Document extract section start
For me, the integrity of my story getting even remotely compromised would change the entire narrative of my book. I can't be seen singing to a Jersey cow in Switzerland!

I'll admit I got a lot of interest in the material by producers and studios. But when they started to inform me that my story might change or that the integrity of the project would be better maintained if I took it to a Hollywood producer, I wondered—how exactly have we become so far removed from our own culture and traditions that parallel cinema/independent films are the only ones actually sharing Indian stories and the majority of big commercial films are spewing out stories that actually the majority of people can't relate to.

For me, the integrity of my story getting even remotely compromised would change the entire narrative of my book. I can't be seen singing to a Jersey cow in Switzerland!

All of this begs the question, when will the box office actually resonate well enough with the studios and production houses to create more Indian stories that aren't just made for the NRI star-obsessed crowd or for the metro multiplex crowds. Are they the only ones that matter?

It's a tell-tale sign when the most successful Hindi film of the year is a dubbed South Indian movie with a cast that's little known in the north. Now more than ever, content drives sales. Indian stories drive sales. In the next two weekends we will see how two very different films engage the audience. Given the way the box office has reacted this year so far, it's not a surprise that Toilet-Ek Prem Katha has trumped Jab Harry Met Sejal at the box office. But then again, who am I to question our top brand ambassador to the world Shah Rukh Khan and say what is "made in India?"
Document extract section end
> _Exercise brief_
According to the essay on Indian film, which movie beat Jab Harry Met Sejal at the box office? The material has no connection to the essay on Indian film.
Data excerpt section start
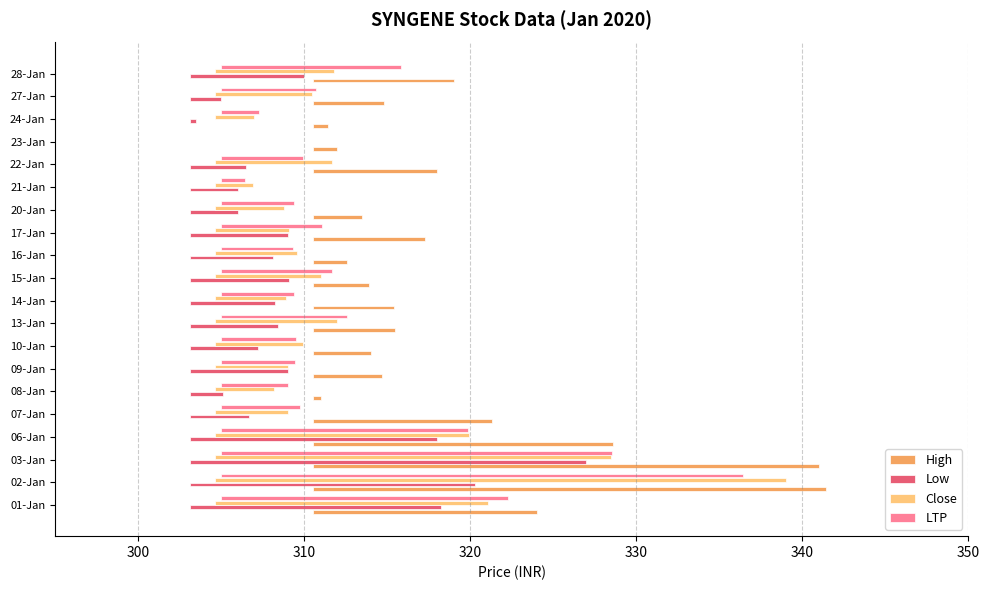

What value does the Low series have at 06-Jan?

14.9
Data excerpt section end
> _Written solution_
Toilet-Ek Prem Katha